16. The computer program product of claim 15, further comprising storing the identified intent of the user with the metadata associated with the broken URL.

17. The computer program product of claim 15, wherein the selecting the substitute webpage comprises:

generating a set of search parameters based on the identified intent of the user;

performing a search of a website using the a generated set of search parameters;

retrieving search results, wherein each search result comprises a webpage and a relevance score;

ranking the search results by the relevance score; and

selecting the substitute webpage when the relevance score is above a threshold, wherein the substitute webpage has a highest relevance score.

18. The computer program product of claim 15, wherein the identifying the intent of the user in the current browsing activity of the user at the source website further comprises:

capturing text data from the source website during the current browsing activity of the user at the source website, wherein the text data is assigned a priority when the text data is within a specific distance from a location on the source website that initiated the web link request;

scanning the text data with a text recognition algorithm and a natural language processing algorithm; and

generating an intent of the user based on the scanned text data and the an assigned priority.
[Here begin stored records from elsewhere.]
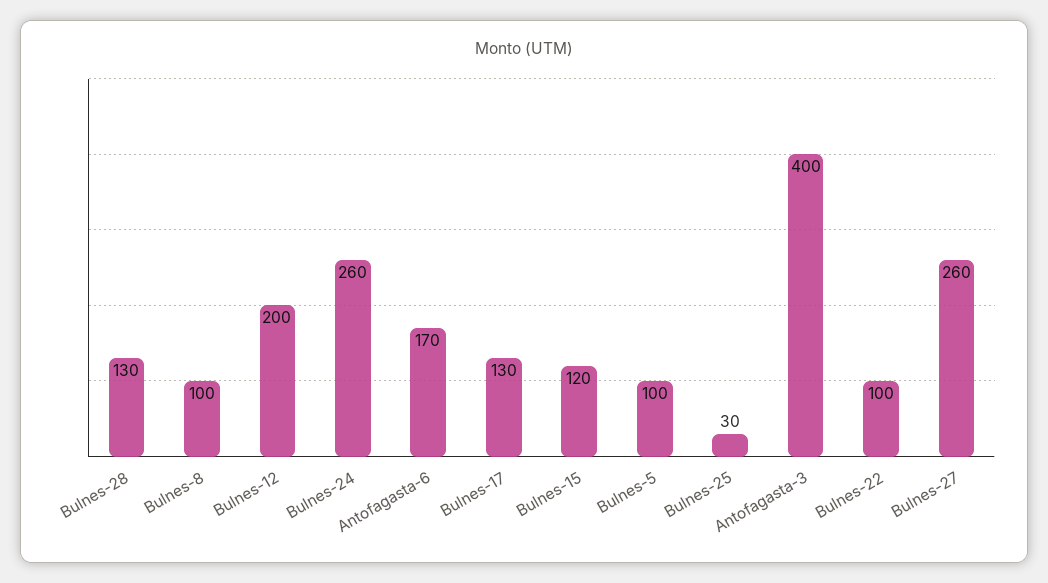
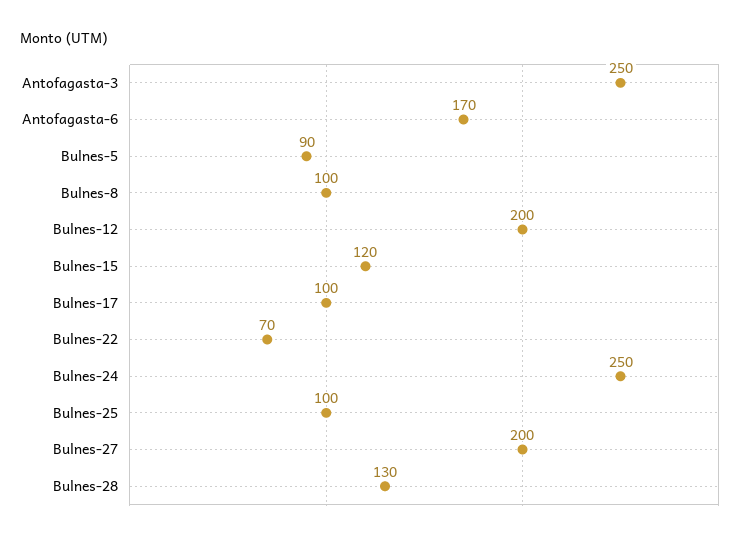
Bulnes-24: 260 -> 250
Bulnes-17: 130 -> 100
Bulnes-5: 100 -> 90
Bulnes-25: 30 -> 100
Antofagasta-3: 400 -> 250
Bulnes-22: 100 -> 70
Bulnes-27: 260 -> 200

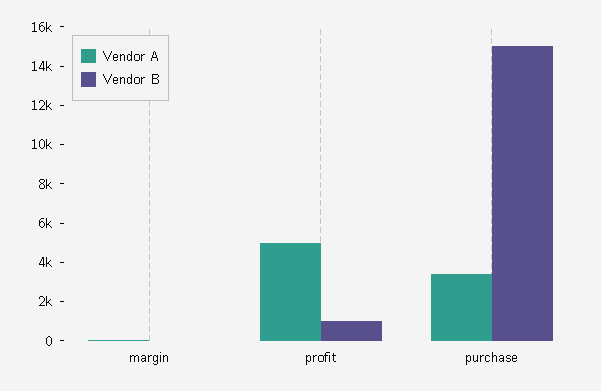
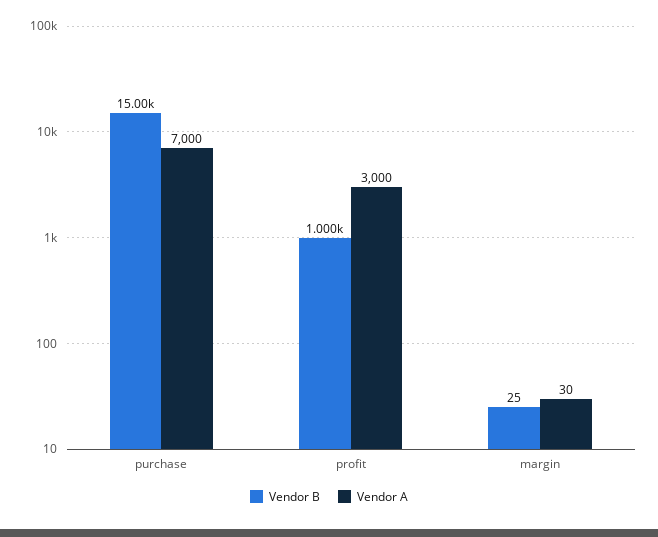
Vendor A, profit: 5000 -> 3000
Vendor A, purchase: 3500 -> 7000

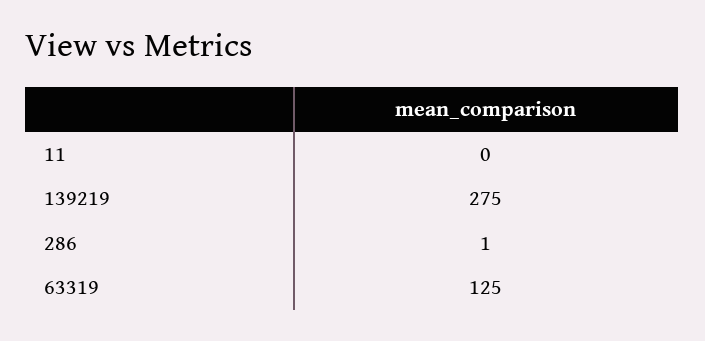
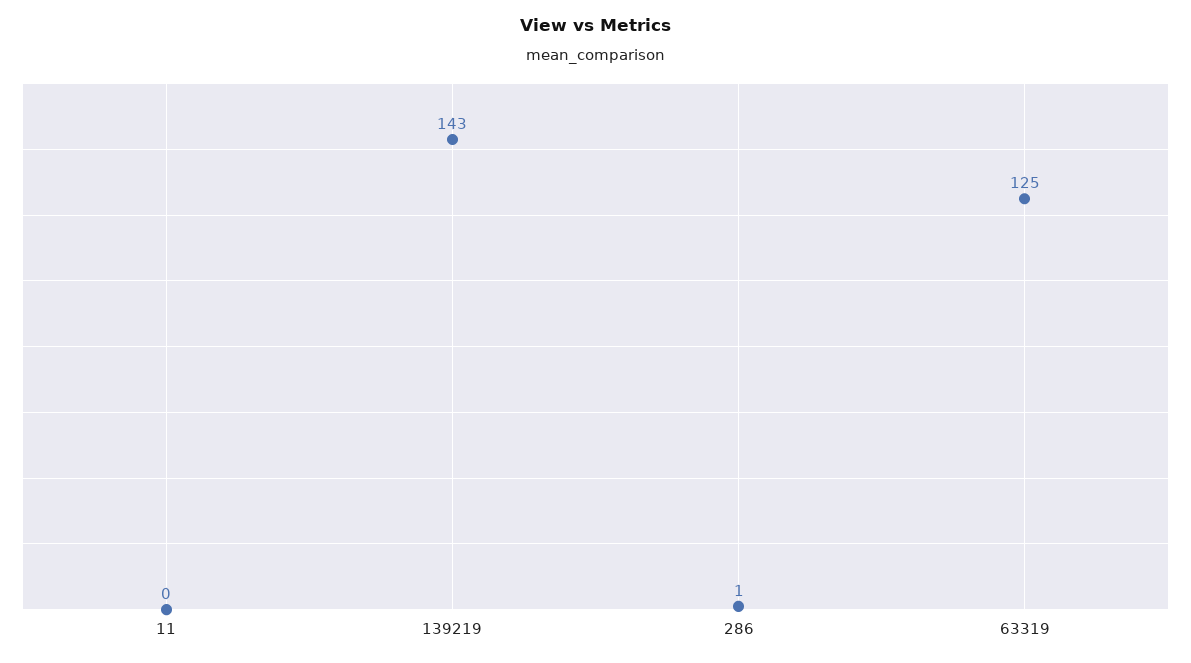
139219: 275 -> 143

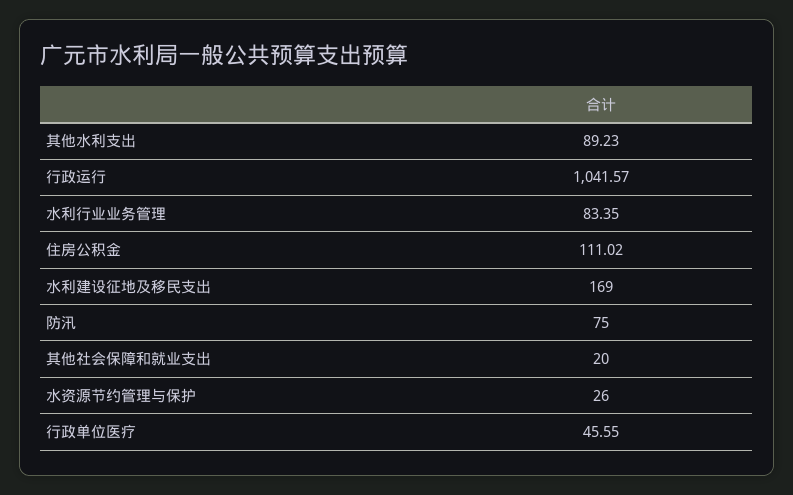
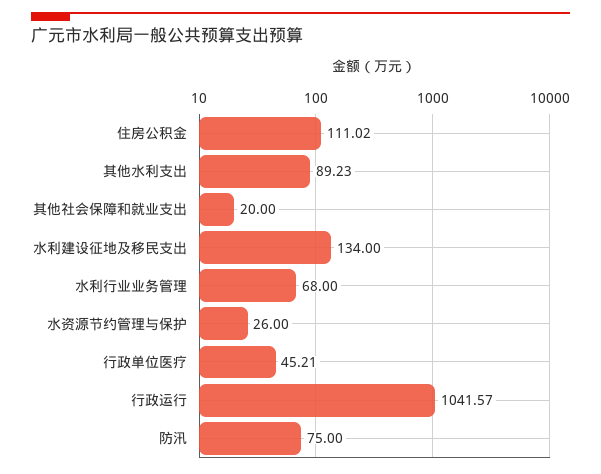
水利行业业务管理: 83.35 -> 68
水利建设征地及移民支出: 169 -> 134
行政单位医疗: 45.55 -> 45.21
19. The computer program product of claim 15, wherein the identifying the intent of the user in the current browsing activity of the user at the source website further comprises:

monitoring user interactions with the source website during the current browsing activity of the user at the source website; and

generating an intent of the user based on the user interactions.

20. The computer program product of claim 15, wherein a machine learning classification model that predicts user intent from web browsing activity is used to identify the intent of the user in the current browsing activity of the user at the source website.